We aren’t the voters we were hoping for
As a political commentator this year’s race has begun to wear on me too.
Newt hates Mitt, Mitt hates Newt. Ron hates all of them and everyone but a small group of highly energized voters won’t vote for Ron. Somehow Santorum is polling better than Obama.. but how is that news?
Gingrich married too many times, Mitt made too much money. Santorum doesn’t like gay marriage and Paul thinks Iran having nukes is OK.
Everyone’s candidate is better than the next and the case is made that if you choose yours over theirs that you will be the reason that Obama is re-elected – oh, how small we are.
The rest of us that aren’t engaging in the “hate everyone but my candidate” try to weigh silly argument over silly argument, this sound bite over that and this out-of-context reference over another – it’s getting old.
While the political elite spur on the fight, they forget that the electorate is nothing like them – nothing. I don’t pretend to know what they are like, mainly because there is no “they”. I know they aren’t like me.. much.
They don’t watch six news channels per day. They don’t read 20-30 blog posts per day and more-than-likely do not search for news sites like ours.. or news sites at all.
They may not listen to talk radio – in fact, probably don’t.
Most voters get up in the morning, read the daily paper (printed or on a smart device) and head to work.
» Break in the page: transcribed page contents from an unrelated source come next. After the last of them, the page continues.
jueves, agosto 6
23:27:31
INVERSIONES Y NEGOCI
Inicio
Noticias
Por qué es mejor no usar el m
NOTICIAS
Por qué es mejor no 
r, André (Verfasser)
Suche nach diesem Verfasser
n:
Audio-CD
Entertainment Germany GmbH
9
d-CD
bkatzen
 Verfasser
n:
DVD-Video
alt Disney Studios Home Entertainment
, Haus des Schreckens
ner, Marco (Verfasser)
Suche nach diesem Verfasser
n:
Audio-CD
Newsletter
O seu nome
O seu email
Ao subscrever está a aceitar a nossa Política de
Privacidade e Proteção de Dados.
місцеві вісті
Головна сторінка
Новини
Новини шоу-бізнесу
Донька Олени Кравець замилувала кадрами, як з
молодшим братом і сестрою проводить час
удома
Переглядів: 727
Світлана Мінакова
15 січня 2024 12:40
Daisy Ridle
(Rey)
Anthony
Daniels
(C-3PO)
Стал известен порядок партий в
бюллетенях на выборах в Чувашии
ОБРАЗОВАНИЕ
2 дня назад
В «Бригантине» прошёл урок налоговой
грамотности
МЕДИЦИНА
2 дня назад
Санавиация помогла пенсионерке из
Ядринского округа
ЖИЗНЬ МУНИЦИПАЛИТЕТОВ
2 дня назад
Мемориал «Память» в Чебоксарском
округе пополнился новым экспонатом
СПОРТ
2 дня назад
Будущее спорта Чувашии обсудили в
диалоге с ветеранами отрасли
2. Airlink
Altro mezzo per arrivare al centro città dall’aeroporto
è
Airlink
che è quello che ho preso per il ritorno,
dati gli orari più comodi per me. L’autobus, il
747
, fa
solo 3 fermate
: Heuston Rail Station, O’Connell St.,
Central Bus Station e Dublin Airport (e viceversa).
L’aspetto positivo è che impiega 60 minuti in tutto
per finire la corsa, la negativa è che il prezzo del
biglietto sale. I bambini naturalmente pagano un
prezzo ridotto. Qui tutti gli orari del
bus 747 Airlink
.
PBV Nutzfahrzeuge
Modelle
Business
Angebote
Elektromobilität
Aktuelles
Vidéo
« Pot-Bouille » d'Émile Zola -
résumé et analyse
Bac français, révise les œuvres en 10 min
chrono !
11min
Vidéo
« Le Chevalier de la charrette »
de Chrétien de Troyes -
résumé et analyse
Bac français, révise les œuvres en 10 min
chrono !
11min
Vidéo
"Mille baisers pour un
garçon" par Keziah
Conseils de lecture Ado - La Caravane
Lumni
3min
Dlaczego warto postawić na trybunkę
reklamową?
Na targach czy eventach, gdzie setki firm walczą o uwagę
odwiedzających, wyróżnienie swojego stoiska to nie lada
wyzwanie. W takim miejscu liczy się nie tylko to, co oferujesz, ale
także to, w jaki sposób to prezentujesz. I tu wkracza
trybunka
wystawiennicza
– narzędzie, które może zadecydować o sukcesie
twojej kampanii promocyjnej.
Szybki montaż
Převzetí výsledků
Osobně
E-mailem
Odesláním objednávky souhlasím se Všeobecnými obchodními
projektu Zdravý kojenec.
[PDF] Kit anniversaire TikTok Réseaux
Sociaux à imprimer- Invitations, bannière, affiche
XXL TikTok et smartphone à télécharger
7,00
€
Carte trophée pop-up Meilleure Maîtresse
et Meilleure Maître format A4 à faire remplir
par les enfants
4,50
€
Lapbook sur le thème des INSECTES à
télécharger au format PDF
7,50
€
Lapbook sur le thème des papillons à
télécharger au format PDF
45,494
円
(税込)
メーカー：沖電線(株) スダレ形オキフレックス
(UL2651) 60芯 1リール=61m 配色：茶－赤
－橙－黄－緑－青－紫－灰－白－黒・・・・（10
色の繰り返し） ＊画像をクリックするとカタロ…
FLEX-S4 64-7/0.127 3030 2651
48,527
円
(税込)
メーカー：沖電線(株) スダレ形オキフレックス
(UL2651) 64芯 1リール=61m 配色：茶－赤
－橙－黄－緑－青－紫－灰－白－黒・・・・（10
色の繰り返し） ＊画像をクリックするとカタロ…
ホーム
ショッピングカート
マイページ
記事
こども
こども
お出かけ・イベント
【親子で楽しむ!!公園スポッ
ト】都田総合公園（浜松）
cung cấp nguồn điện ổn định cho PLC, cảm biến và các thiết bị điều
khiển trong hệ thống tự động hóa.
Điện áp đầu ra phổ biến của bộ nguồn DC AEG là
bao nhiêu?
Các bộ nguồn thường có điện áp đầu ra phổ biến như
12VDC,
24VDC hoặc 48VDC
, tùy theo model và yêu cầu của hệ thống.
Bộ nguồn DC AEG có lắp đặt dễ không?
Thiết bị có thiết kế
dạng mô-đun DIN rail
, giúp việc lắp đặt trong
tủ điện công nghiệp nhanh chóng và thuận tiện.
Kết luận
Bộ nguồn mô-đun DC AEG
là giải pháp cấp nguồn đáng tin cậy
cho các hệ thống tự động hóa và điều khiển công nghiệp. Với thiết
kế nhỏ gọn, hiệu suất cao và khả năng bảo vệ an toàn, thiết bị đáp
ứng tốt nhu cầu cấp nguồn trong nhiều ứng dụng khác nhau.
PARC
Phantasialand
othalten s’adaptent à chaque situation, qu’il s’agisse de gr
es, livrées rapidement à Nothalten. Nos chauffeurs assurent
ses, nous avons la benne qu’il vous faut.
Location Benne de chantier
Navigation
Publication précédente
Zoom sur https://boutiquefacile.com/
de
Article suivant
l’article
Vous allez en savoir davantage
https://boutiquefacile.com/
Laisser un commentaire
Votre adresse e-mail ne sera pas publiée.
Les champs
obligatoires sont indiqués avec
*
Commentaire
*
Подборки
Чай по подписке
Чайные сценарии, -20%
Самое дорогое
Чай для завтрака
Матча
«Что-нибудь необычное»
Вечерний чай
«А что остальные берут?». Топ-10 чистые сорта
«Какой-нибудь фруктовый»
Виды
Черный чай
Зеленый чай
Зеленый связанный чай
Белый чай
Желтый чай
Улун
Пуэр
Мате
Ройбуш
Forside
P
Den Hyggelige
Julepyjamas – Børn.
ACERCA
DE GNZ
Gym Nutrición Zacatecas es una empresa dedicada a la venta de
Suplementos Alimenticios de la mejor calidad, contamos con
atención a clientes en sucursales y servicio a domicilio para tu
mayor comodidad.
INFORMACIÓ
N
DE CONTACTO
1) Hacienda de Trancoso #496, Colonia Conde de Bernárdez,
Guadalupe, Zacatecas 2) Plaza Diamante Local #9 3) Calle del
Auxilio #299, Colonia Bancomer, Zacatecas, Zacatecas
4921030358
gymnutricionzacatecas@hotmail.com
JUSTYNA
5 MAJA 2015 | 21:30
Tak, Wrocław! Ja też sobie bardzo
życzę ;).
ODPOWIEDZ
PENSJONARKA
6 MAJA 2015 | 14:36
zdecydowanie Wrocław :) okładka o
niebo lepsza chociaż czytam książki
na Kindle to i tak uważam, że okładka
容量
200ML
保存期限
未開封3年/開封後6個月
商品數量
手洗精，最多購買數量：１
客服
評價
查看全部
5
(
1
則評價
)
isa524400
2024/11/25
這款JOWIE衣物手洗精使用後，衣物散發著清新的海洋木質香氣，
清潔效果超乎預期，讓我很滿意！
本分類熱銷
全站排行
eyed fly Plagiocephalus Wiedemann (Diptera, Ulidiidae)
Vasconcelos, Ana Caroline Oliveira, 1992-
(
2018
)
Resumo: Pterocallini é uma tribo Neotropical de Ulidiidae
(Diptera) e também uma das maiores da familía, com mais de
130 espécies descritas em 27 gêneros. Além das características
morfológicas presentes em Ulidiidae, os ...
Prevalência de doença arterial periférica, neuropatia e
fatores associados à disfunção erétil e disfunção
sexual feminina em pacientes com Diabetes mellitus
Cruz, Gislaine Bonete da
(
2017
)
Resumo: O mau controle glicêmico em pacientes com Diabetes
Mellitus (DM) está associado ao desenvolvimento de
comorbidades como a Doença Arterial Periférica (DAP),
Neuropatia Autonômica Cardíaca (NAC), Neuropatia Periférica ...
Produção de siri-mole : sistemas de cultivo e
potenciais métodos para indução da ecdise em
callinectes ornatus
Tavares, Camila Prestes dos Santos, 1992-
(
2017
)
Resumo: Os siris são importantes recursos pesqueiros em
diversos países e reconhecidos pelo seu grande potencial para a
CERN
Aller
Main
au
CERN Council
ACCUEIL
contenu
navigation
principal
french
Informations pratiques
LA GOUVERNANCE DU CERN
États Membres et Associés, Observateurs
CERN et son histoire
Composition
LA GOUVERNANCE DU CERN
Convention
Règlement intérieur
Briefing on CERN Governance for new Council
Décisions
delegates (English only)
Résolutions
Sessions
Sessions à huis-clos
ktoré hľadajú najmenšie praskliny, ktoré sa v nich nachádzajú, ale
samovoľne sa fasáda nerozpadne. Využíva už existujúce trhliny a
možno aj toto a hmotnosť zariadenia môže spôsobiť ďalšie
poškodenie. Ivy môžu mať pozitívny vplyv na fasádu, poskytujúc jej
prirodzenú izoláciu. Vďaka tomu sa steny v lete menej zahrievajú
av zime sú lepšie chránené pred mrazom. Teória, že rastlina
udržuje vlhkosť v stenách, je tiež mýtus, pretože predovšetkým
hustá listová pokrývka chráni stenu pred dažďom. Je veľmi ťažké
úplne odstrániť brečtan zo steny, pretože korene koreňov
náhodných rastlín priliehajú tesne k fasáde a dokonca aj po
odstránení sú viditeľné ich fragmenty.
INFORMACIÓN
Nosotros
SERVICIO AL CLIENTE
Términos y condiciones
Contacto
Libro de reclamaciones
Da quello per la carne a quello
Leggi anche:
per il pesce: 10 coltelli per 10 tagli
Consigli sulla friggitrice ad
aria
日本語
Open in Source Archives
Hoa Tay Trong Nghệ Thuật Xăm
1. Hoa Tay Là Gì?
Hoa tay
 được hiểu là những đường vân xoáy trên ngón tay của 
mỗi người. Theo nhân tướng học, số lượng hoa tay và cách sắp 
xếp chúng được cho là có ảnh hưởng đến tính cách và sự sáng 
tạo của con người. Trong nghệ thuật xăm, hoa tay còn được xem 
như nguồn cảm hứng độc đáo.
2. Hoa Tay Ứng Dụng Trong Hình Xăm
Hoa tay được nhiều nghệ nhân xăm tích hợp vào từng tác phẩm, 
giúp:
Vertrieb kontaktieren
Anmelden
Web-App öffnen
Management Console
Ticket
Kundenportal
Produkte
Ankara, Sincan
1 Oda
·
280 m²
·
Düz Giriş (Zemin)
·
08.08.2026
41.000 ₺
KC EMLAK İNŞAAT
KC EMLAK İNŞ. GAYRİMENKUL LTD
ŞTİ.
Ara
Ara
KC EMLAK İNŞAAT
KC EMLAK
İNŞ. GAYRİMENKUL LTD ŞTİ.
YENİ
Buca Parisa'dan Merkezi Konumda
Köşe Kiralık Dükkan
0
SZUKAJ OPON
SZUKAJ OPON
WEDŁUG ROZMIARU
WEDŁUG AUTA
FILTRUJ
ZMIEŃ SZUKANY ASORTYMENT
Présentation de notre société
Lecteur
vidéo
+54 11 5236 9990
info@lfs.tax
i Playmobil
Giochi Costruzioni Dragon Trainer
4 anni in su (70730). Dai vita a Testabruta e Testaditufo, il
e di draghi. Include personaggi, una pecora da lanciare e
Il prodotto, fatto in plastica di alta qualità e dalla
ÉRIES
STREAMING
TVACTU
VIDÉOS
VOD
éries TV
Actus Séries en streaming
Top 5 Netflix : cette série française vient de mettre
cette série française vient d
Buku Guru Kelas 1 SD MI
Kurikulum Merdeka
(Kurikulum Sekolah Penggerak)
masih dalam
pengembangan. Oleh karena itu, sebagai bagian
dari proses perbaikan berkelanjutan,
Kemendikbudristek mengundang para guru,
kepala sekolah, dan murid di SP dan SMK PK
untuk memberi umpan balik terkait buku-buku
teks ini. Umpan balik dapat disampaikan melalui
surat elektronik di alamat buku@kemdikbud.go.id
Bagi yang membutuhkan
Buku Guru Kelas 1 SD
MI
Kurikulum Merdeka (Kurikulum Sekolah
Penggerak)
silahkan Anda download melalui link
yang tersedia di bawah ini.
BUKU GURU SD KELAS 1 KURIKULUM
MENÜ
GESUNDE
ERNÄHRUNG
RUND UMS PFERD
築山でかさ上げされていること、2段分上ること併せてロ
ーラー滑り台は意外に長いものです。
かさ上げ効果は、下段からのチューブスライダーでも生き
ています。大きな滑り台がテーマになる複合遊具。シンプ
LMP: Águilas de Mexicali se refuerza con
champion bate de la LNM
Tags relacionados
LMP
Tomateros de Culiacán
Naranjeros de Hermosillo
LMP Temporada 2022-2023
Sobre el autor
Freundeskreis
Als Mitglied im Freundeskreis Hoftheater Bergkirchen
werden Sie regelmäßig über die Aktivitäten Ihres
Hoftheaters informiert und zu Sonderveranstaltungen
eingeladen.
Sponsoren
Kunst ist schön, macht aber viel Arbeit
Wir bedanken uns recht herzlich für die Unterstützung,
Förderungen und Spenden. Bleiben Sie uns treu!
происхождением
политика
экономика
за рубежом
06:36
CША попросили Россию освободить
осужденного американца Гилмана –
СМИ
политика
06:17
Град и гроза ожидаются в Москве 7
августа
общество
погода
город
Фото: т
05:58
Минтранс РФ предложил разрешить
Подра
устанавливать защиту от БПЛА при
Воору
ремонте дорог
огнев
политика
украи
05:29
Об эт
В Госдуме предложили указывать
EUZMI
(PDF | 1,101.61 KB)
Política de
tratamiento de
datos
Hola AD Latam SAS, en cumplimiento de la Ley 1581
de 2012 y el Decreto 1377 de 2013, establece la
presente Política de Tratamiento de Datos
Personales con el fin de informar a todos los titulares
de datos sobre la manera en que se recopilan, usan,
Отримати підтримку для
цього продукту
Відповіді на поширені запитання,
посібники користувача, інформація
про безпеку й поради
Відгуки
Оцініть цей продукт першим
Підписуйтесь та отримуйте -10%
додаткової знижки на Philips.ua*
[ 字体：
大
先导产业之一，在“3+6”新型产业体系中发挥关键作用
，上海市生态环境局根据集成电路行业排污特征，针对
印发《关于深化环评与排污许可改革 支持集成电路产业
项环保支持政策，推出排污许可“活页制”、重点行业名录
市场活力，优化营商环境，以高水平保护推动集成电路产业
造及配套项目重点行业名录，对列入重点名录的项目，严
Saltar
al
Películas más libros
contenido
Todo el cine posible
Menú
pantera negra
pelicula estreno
Morning radio is more-than-likely an escape – chuckling pair talking about crap that doesn’t matter and is interrupted occasionally by traffic and weather on the 3’s, 6’s or every 10.. or whatever.
They work 8-10 hours, and head home. The radio is not likely tuned to Hannity, Rush or even AM talk radio – it’s probably a less-cute version of the morning dolts. They will still be interrupted by weather, traffic, the latest fashions out of L.A. or whatever.
Getting home means a break from the tyrants at work. Have dinner, play with the kids, talk with the wife and catch some Sports Center on ESPN (yeah, we wish they were a sponsor).
That’s life. Dealing with rich politicians fighting over semantics is not interesting to them – it’s predictable and silly.
It gets a bit old only hearing what we shouldn’t do – what we mustn’t do. It is impossible to be energized by a slew of pundits telling us that every choice is the wrong one – a phrase that any independent considering the Democrat candidate won’t hear from that side of the fence.
This is the problem with a drawn out primary season – voters get beaten over the head with mostly irrelevant sound bites and write-ups for an extended period of time – none of them positive. Sure, it gives more states some time to weigh in, but does it change the outcome?